いつも通り円滑に進むよう、最善の結果が出るよう、フォローする。
それが──私の仕事。
胸の中はムカムカして、ささくれだったまま。
それでもその感情は私の心の中の問題で、そもそも仕事にはなんの関係もない。
そんなことは百も承知だ。
だから表に出さないよう……笑顔という名の防壁を張る。
それがたとえ、ぎこちなかったとしても。
────笑え。ちゃんと、笑え。
◇
残って話し合いがあるレオン様を置いて宰相室に先に戻り、ちっとも解消しないこの胸の苛立ちを解消すべく、コーヒーを一気飲みした。
もう少しでレオン様が戻ってくるかもしれない。
彼には部下として以外のなんの意図もなかっただろうに。
勝手に好意を持ち、一人で期待した結果……今、真っ黒に蠢くような感情が胸の中に渦巻いている。
合わせる顔がない。
なにか外に行く用事はないだろうかと無理矢理探し出したのが、第二王子アルノー殿下への書類。

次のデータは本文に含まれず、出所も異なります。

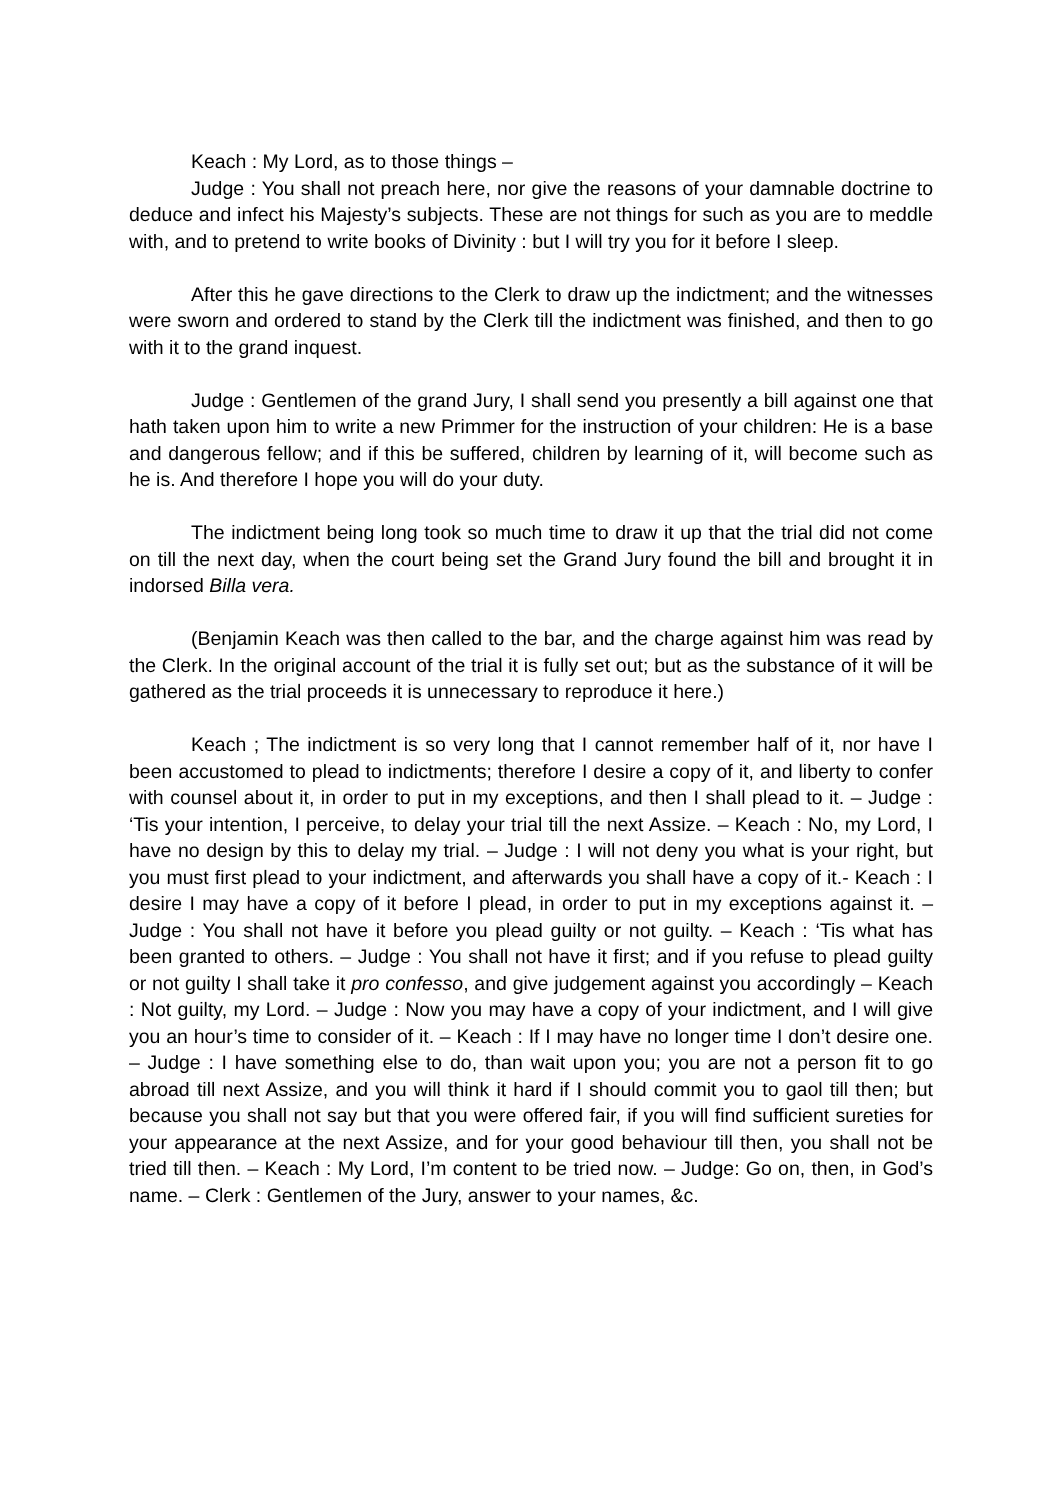Keach : My Lord, as to those things –
Judge : You shall not preach here, nor give the reasons of your damnable doctrine to deduce and infect his Majesty’s subjects. These are not things for such as you are to meddle with, and to pretend to write books of Divinity : but I will try you for it before I sleep.
After this he gave directions to the Clerk to draw up the indictment; and the witnesses were sworn and ordered to stand by the Clerk till the indictment was finished, and then to go with it to the grand inquest.
Judge : Gentlemen of the grand Jury, I shall send you presently a bill against one that hath taken upon him to write a new Primmer for the instruction of your children: He is a base and dangerous fellow; and if this be suffered, children by learning of it, will become such as he is. And therefore I hope you will do your duty.
The indictment being long took so much time to draw it up that the trial did not come on till the next day, when the court being set the Grand Jury found the bill and brought it in indorsed Billa vera.
(Benjamin Keach was then called to the bar, and the charge against him was read by the Clerk. In the original account of the trial it is fully set out; but as the substance of it will be gathered as the trial proceeds it is unnecessary to reproduce it here.)
Keach ; The indictment is so very long that I cannot remember half of it, nor have I been accustomed to plead to indictments; therefore I desire a copy of it, and liberty to confer with counsel about it, in order to put in my exceptions, and then I shall plead to it. – Judge : ‘Tis your intention, I perceive, to delay your trial till the next Assize. – Keach : No, my Lord, I have no design by this to delay my trial. – Judge : I will not deny you what is your right, but you must first plead to your indictment, and afterwards you shall have a copy of it.- Keach : I desire I may have a copy of it before I plead, in order to put in my exceptions against it. – Judge : You shall not have it before you plead guilty or not guilty. – Keach : ‘Tis what has been granted to others. – Judge : You shall not have it first; and if you refuse to plead guilty or not guilty I shall take it pro confesso, and give judgement against you accordingly – Keach : Not guilty, my Lord. – Judge : Now you may have a copy of your indictment, and I will give you an hour’s time to consider of it. – Keach : If I may have no longer time I don’t desire one. – Judge : I have something else to do, than wait upon you; you are not a person fit to go abroad till next Assize, and you will think it hard if I should commit you to gaol till then; but because you shall not say but that you were offered fair, if you will find sufficient sureties for your appearance at the next Assize, and for your good behaviour till then, you shall not be tried till then. – Keach : My Lord, I’m content to be tried now. – Judge: Go on, then, in God’s name. – Clerk : Gentlemen of the Jury, answer to your names, &c.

明日補佐室経由でお願いしようと思っていたが、直接持っていくことにした。
慌てて扉から出ようとしたその時に──。
レオン様がちょうど扉を開けたところだった。
「あ……おかえりなさい。私ちょっと出てきますね」
大丈夫。
『一抱擁』のルールは、「二人が同じ部屋にいる時」だ。
二人とも外に出たら問題ない……と思ったのに、通り過ぎようとしたらグイッと腕を引っ張られ、部屋の中に戻されてしまった。
「慌ててどこに行くつもりだ?」
「あ、アルノー殿下のところへ……書類の不備がありまして」
なんとか作り笑いをする私は彼と視線を合わせることが出来ず、微妙なところに視線が漂っている。
レオン様は私が持っていた書類をヒョイと取り上げ、パラパラとめくった。
沈黙の時間が辛くて、ごくりと喉が鳴った。
「──これ、急ぎではないな? 補佐室経由で問題ないことだな?」
「…………」
「私に……会いたくなくて、か?」
レオン様が──ぽそりと呟いた。